Records provided —
━━━

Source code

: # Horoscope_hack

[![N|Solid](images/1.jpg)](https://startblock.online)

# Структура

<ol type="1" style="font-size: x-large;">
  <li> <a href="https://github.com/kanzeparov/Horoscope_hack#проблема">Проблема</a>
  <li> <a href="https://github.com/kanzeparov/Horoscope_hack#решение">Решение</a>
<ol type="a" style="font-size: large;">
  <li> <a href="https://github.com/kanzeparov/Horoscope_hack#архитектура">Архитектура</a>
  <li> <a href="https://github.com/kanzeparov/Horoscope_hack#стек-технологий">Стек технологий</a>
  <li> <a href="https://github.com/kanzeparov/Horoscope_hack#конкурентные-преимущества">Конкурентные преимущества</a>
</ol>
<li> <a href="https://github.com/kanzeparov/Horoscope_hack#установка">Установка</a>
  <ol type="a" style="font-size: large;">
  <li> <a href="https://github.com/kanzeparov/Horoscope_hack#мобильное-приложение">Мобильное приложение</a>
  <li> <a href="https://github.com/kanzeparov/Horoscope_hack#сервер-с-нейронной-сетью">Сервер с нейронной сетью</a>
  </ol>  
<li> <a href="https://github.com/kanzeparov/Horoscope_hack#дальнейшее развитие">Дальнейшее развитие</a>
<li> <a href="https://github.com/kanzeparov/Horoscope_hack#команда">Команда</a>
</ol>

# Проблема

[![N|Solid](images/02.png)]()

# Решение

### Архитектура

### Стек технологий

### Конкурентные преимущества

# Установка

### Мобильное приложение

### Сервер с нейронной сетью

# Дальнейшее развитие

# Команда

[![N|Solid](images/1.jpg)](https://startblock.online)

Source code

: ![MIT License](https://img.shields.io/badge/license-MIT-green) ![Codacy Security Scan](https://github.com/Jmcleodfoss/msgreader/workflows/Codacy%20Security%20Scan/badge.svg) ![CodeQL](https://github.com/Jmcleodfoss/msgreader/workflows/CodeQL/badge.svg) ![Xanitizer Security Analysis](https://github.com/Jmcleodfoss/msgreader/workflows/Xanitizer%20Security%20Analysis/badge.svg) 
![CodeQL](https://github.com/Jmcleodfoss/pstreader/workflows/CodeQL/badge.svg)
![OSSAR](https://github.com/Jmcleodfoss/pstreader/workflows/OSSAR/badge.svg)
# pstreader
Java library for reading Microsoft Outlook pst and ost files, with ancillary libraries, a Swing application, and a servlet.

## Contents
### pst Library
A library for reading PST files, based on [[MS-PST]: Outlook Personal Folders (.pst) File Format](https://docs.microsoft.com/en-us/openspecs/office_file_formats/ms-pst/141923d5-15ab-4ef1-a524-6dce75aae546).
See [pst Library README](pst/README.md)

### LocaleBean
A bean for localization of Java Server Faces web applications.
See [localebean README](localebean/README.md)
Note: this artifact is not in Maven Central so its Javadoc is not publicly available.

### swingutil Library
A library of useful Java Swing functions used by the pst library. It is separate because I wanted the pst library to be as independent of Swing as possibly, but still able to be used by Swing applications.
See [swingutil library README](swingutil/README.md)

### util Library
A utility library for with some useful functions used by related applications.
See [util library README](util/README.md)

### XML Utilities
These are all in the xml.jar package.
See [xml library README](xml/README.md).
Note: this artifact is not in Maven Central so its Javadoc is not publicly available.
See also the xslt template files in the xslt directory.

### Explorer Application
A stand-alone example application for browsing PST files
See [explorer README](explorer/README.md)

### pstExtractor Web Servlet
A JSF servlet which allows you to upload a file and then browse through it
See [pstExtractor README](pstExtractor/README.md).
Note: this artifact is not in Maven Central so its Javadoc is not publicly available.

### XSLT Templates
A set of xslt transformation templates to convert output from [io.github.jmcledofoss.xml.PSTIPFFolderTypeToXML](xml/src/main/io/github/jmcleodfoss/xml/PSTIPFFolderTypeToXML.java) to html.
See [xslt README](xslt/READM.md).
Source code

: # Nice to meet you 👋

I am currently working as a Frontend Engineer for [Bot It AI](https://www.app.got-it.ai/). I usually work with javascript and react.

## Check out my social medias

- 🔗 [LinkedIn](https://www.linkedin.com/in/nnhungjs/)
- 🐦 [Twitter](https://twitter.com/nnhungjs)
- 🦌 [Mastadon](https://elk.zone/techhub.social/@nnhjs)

━━━

Your task —
Copy the lines running from the one containing "to meet you 👋" through the end of the items, keeping every character unchanged.

Task solution —
: # Nice to meet you 👋

I am currently working as a Frontend Engineer for [Bot It AI](https://www.app.got-it.ai/). I usually work with javascript and react.

## Check out my social medias

- 🔗 [LinkedIn](https://www.linkedin.com/in/nnhungjs/)
- 🐦 [Twitter](https://twitter.com/nnhungjs)
- 🦌 [Mastadon](https://elk.zone/techhub.social/@nnhjs)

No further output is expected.